The ADF Yule Ritual I attended this past weekend was the second High Holiday ritual I’ve recognized, publicly. The celebration was informal – more communal than liturgical – and it left me longing a bit for the smell of incense and the dim, candle-lit ambiance of Samhain.
Yule does not invite the same somber, solemn tone that one might find at a festival honoring those who’ve passed, but it is High Day where we recognize the annual point of greatest darkness. For me, the rebirth of the Sun is only relevant when I am encouraged to rest with the darkness; to genuinely remember and honor the darkness. There is cause for celebration because we are in the act of surviving the long, cold Winter.
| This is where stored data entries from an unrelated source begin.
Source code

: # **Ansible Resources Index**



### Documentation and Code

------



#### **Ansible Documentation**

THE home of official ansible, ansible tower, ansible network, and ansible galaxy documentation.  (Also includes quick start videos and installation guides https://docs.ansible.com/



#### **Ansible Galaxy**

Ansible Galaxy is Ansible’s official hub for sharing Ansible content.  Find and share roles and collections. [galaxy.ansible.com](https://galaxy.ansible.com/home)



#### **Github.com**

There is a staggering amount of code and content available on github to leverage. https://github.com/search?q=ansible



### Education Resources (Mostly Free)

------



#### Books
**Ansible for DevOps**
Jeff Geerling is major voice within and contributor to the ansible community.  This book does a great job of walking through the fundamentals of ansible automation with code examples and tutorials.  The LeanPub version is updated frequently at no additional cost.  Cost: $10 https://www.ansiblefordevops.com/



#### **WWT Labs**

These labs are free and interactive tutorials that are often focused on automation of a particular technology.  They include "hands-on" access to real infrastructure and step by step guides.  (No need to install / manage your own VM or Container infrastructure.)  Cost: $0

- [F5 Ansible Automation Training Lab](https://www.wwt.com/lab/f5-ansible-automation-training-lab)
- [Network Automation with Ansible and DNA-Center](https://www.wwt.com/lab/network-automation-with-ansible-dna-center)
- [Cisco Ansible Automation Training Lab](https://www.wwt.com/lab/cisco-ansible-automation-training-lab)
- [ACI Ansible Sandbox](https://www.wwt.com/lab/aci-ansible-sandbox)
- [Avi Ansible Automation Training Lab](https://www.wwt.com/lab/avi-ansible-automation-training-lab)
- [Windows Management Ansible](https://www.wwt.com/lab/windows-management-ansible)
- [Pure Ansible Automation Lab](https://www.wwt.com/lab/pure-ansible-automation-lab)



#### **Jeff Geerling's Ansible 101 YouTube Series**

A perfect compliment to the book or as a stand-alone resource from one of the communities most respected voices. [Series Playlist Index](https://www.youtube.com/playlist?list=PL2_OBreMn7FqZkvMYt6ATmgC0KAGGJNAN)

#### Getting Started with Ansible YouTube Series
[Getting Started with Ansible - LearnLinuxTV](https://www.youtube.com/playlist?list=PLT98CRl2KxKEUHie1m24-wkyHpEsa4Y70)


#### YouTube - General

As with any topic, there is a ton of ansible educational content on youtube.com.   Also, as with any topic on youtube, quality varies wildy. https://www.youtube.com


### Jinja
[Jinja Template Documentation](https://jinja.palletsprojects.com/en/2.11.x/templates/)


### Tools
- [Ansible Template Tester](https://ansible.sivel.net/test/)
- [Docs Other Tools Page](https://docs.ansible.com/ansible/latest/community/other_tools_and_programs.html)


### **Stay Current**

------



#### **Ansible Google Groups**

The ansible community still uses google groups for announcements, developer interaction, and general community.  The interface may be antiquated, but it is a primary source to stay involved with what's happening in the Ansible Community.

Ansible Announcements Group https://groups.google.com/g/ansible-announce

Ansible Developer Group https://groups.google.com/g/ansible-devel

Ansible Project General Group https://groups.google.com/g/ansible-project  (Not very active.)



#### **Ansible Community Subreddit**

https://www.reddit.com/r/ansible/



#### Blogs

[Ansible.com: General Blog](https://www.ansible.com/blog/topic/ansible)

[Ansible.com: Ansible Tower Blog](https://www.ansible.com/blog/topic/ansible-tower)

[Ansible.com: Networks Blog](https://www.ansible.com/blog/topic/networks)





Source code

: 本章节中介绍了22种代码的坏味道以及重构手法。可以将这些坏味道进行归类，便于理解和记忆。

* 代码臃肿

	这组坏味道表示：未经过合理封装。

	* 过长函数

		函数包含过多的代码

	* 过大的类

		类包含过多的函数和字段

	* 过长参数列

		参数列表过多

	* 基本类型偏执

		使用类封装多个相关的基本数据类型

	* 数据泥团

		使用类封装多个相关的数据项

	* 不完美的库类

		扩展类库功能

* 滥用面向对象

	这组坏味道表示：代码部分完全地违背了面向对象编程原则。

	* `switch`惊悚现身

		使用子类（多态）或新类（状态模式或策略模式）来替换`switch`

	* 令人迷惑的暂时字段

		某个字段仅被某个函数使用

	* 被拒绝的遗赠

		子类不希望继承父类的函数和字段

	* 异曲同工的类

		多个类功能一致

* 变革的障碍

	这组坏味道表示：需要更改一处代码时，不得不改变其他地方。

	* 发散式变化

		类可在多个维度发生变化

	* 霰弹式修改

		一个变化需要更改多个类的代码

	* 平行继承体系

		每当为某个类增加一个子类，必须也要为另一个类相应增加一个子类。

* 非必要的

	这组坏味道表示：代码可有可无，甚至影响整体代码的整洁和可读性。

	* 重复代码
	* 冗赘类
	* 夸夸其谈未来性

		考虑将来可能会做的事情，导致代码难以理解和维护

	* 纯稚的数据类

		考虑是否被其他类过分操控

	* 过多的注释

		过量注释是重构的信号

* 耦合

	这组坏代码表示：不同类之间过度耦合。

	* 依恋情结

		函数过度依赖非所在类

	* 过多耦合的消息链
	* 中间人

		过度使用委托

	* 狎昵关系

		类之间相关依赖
There was a moment during the Yule ritual where this type of remembrance became manifest. A participant in the ritual, holding up the horn of mead, payed her respects to (and I’m paraphrasing) “a really awful year”. I heard these words, and my heart ripped open. Her darkest day was felt, and through the very act of raising the horn in a toast she was calling for the light to return, to bring renewal and rebirth to a weary soul.
I don’t wish to sound dire or morose. I’m not suggesting that Yule be akin to group therapy, or that we all must poster our ritual space with signs of our pain and suffering in order to be joyous. I’m simply seeking a balance of light and dark, and sometimes that balance falls more on the dark side.
When I was a child, and very much surrounded by and nurtured in the Christian tradition, I did not understand why there was such an urgent need for a Savior. Sin, a cornerstone of the faith, was more than my little kid mind could grasp. Now, I’m less a little kid, and sin is still problematic. The concept does not really belong in the Pagan paradigm, but I’m reminded of it as I think about this idea of acknowledging the dark as we await the coming of the Sun.
Perhaps there is a parallel.
Our darkness – the pain and suffering we experience, the regret we feel over poorly made choices – it is real. We may not see it as a result of some original mistake by our mythic “first parents” – that myth may mean nothing to us. But, all people, regardless of creed or tradition, are subject to the darkness.
We are all in need of the Sun to return.